### What needs to be done
Please restate, word for word, the lines below that begin at the one with "besar dokumen Anda oleh instansi tertentu" and end at the one with "esempio la ampia collezione dei rapporti". Leave out all other lines.

### Recorded data
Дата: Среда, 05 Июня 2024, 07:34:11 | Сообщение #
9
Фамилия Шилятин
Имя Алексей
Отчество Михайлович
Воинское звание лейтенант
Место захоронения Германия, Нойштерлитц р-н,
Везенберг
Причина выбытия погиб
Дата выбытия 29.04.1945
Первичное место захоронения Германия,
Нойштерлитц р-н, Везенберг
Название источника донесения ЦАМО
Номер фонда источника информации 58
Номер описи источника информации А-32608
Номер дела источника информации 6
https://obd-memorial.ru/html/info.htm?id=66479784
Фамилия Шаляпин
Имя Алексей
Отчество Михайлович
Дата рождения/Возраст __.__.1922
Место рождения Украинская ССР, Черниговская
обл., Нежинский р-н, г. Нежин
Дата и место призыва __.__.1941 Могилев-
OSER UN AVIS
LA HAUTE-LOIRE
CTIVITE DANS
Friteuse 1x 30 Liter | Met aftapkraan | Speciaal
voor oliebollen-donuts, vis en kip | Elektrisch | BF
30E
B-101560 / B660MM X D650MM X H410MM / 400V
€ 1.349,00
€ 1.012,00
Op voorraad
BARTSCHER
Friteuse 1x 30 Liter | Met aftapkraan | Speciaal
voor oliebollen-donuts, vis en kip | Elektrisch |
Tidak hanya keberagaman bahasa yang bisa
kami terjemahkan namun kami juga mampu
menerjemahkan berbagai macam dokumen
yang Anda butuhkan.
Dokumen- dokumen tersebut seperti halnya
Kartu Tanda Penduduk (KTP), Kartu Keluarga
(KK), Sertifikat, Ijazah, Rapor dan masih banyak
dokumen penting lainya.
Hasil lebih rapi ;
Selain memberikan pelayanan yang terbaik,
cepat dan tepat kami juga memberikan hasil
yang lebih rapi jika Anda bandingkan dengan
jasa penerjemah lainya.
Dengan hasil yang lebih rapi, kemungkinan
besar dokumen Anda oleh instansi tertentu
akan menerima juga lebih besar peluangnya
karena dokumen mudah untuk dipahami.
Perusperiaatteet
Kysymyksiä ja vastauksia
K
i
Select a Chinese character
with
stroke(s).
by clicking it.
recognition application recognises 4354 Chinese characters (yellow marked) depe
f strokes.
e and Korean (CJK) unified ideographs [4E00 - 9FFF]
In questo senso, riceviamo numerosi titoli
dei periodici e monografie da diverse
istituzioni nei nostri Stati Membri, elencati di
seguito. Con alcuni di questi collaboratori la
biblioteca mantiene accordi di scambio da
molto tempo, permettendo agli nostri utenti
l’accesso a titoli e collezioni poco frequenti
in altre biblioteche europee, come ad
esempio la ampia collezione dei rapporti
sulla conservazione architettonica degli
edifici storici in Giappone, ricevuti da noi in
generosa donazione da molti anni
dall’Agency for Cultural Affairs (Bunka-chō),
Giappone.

### Solved problem
besar dokumen Anda oleh instansi tertentu
akan menerima juga lebih besar peluangnya
karena dokumen mudah untuk dipahami.
Perusperiaatteet
Kysymyksiä ja vastauksia
K
i
Select a Chinese character
with
stroke(s).
by clicking it.
recognition application recognises 4354 Chinese characters (yellow marked) depe
f strokes.
e and Korean (CJK) unified ideographs [4E00 - 9FFF]
In questo senso, riceviamo numerosi titoli
dei periodici e monografie da diverse
istituzioni nei nostri Stati Membri, elencati di
seguito. Con alcuni di questi collaboratori la
biblioteca mantiene accordi di scambio da
molto tempo, permettendo agli nostri utenti
l’accesso a titoli e collezioni poco frequenti
in altre biblioteche europee, come ad
esempio la ampia collezione dei rapporti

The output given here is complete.